Сначала она приняла его слова всерьез, но затем рассмеялась.
– Отдыхай, родная. Эти два дня были для тебя нелегкими.
– А для тебя?
– Для меня в них тоже было много интересного, – уклончиво ответил он.
Кейн вытащил из кузова ящик Ларри Мура и исследовал содержимое. В нем оказалось все необходимое: два спальных мешка, два матраса, палатка, две теплые куртки, маленький топорик, примус и консервы.
– М-да, никаких особых деликатесов, – сказал Кейн, глядя на консервы.
– Ничего, голод не тетка.
Кейн принялся ставить палатку, а Кристи отправилась в лес наломать веток для костра.
Солнце уже клонилось к горизонту, когда Кейн установил палатку. Он надел старенькую, видавшую виды куртку, а вторую куртку, лишь немногим меньше первой, протянул Кристи. После захода солнца быстро становилось холодно, и Кристи сразу ее натянула.
– Ты не очень устала? – спросил Кейн. – Пойдем погуляем.
– Далеко?
Он показал на вершину скалы.
– Раз уж мы здесь, то было бы жалко не забраться туда: оттуда открывается прекрасный вид на империю Чако.
Подъем на скалу оказался легче, чем предполагала Кристи.

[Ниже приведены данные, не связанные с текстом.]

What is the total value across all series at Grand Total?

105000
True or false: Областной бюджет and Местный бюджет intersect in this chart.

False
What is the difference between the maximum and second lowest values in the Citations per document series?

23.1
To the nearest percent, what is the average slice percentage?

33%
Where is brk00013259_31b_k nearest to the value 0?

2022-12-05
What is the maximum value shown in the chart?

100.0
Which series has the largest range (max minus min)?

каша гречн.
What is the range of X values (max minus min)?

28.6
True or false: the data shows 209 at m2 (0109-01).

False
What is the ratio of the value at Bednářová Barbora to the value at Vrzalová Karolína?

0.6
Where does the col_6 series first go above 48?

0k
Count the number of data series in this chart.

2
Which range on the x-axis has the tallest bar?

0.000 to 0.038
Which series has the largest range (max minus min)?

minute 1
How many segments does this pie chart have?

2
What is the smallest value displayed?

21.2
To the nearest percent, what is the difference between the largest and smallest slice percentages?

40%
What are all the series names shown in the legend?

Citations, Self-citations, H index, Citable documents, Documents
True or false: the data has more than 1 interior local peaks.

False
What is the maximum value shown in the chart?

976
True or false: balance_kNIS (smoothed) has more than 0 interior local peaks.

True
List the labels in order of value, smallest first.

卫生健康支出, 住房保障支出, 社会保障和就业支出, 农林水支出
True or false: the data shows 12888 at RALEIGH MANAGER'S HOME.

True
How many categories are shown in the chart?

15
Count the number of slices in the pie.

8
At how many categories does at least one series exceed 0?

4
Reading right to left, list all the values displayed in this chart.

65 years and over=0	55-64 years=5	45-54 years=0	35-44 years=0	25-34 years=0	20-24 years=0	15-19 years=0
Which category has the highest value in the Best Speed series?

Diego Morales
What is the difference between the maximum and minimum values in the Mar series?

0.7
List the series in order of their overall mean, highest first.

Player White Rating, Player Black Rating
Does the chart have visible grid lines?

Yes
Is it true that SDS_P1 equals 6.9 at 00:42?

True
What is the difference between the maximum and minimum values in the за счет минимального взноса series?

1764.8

Кейн остановился, оглядывая бескрайнюю землю, простиравшуюся под ним, и столь же бескрайнее небо над ним. Кристи стояла рядом с Кейном, не веря, что воздух может быть таким прозрачным, а такое огромное пространство земли – совершенно лишенным огней или других признаков человеческого жилья.
– Не замечаешь ничего необычного? – спросил через минуту Кейн.
– Ни улиц. Ни небоскребов. Ни театров. Ни музеев. Ни баров. Ни такси. Ни прохожих. Ни суеты. Ни…
Кейн рассмеялся. Ему эта величавая пустыня была более привычна, чем суета Манхэттена.
– Я хотел сказать, чего-нибудь необычного для пустыни, – уточнил он.
– Пустыня как пустыня. Пустая. Большая. Сухая. Каменистая. Мало растительности. – Кристи поколебалась. – Разве что там…
Она указала на удивительно ровную полосу деревьев шириной в тридцать футов, спускавшуюся по склону. Казалось, что деревья посажены руками человека.
– Это и есть главная дорога империи, – сказал Кейн.
– Какая же это дорога, если она сплошь заросла? Кейн широко улыбнулся:
– Это сейчас она заросла. Старые дороги превращаются в подобие каналов, в которых скапливается вода. Деревья любят такие места. Нам лучше всего пойти рядом с этой дорогой.
Кристи начала медленно подниматься. Кейн следовал за ней.
В одном месте, рядом с вершиной скалы, откуда начиналась дорога, слой почвы был сорван ветром, обнажая камень под ним.
– Смотри. – Кейн присел на корточки. – Песчаник. Ограждения из таких песчаных глыб тянулись по обеим сторонам дороги на всем ее протяжении, около ста миль.
Кристи присела рядом с ним и дотронулась до холодной глыбы, вытесанной неизвестным каменщиком за много веков до того, как Колумб отправился в Индию, а приплыл совсем не туда.
Кристи поежилась, словно прикоснулась к жизни людей, живших так давно, что трудно даже было представить. Было что-то мистическое в этом странном ощущении своей связи с прошлым.
– Неужели целых сто миль? – прошептала она.
– Сто миль по всей дороге. А вся сеть таких дорог составляла в общей сложности чуть ли не три тысячи миль, – сказал Кейн. – Мы еще только начинаем по-настоящему понимать жизнь древних людей.